The initial testing done by the DEP was part of an ongoing investigation being conducted on the practices of the PWSA. The DEP originally expressed concern of the parasite Giardia living in the water, however, later tests revealed this was never a problem.

“We didn’t know exactly what the problem was,” said sophomore musical theatre major and Oakland resident Jeremy Spoljarick. “We just knew that there was a problem, which was the scary thing.”

According to the PWSA, about 100,000 customers were affected in central and eastern parts of the city. Twenty-two Pittsburgh public schools canceled classes and fifteen water distribution centers were opened for residents in affected neighborhoods.

According to a press release from the PWSA, the Highland Park system was the only plant affected by the advisory. Bernard Lindstrom, interim executive director of the PWSA, said Thursday in a press conference that the PWSA took a number of actions to solve the problem.

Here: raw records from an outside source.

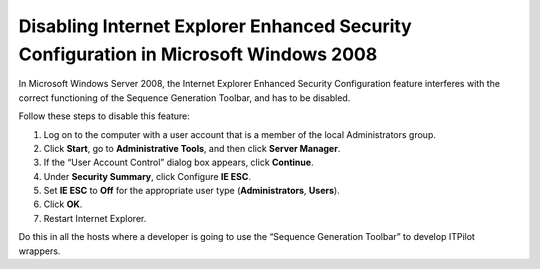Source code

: =====================================================================================
Disabling Internet Explorer Enhanced Security Configuration in Microsoft Windows 2008
=====================================================================================

In Microsoft Windows Server 2008, the Internet Explorer Enhanced
Security Configuration feature interferes with the correct functioning
of the Sequence Generation Toolbar, and has to be disabled.

Follow these steps to disable this feature:

#. Log on to the computer with a user account that is a member of the
   local Administrators group.
#. Click **Start**, go to **Administrative Tools**, and then click
   **Server Manager**.
#. If the “User Account Control” dialog box appears, click **Continue**.
#. Under **Security Summary**, click Configure **IE ESC**.
#. Set **IE ESC** to **Off** for the appropriate user type
   (**Administrators**, **Users**).
#. Click **OK**.
#. Restart Internet Explorer.

Do this in all the hosts where a developer is going to use the “Sequence
Generation Toolbar” to develop ITPilot wrappers.
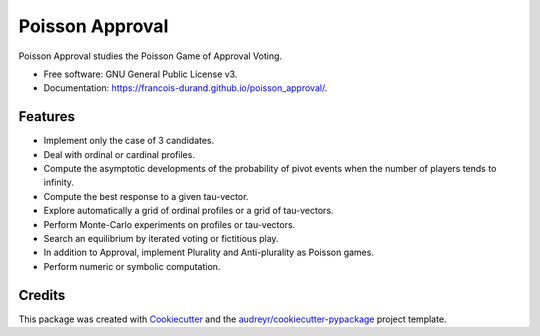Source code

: ================
Poisson Approval
================


.. image:: https://img.shields.io/pypi/v/poisson_approval.svg
        :target: https://pypi.python.org/pypi/poisson_approval
        :alt: PyPI Status

.. image:: https://github.com/francois-durand/poisson_approval/workflows/build/badge.svg?branch=master
        :target: https://github.com/francois-durand/poisson_approval/actions?query=workflow%3Abuild
        :alt: Build Status

.. image:: https://github.com/francois-durand/poisson_approval/workflows/docs/badge.svg?branch=master
        :target: https://github.com/francois-durand/poisson_approval/actions?query=workflow%3Adocs
        :alt: Documentation Status

.. image:: https://codecov.io/gh/francois-durand/poisson_approval/branch/master/graphs/badge.svg
        :target: https://codecov.io/gh/francois-durand/poisson_approval/tree/master
        :alt: Code Coverage


Poisson Approval studies the Poisson Game of Approval Voting.


* Free software: GNU General Public License v3.
* Documentation: https://francois-durand.github.io/poisson_approval/.

--------
Features
--------

* Implement only the case of 3 candidates.
* Deal with ordinal or cardinal profiles.
* Compute the asymptotic developments of the probability of pivot events when the number of players tends to infinity.
* Compute the best response to a given tau-vector.
* Explore automatically a grid of ordinal profiles or a grid of tau-vectors.
* Perform Monte-Carlo experiments on profiles or tau-vectors.
* Search an equilibrium by iterated voting or fictitious play.
* In addition to Approval, implement Plurality and Anti-plurality as Poisson games.
* Perform numeric or symbolic computation.

-------
Credits
-------

This package was created with Cookiecutter_ and the `audreyr/cookiecutter-pypackage`_ project template.

.. _Cookiecutter: https://github.com/audreyr/cookiecutter
.. _`audreyr/cookiecutter-pypackage`: https://github.com/audreyr/cookiecutter-pypackage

“We found no contaminants at all detected in our water system, but because we had a potential of insufficient disinfectant treatment it was prudent to issue this notice,” Lindstrom said on Thursday.

In the 12 hours after the advisory was put in effect, the PWSA tested water supplies throughout the city and increased the chlorine levels in the Pittsburgh water system. At the Highland Park system, the membrane filtration system was removed entirely.

In wake of the advisory, the Peduto administration plans on helping the PWSA in improving practices. Pittsburgh city council members are calling for an investigation on the PWSA.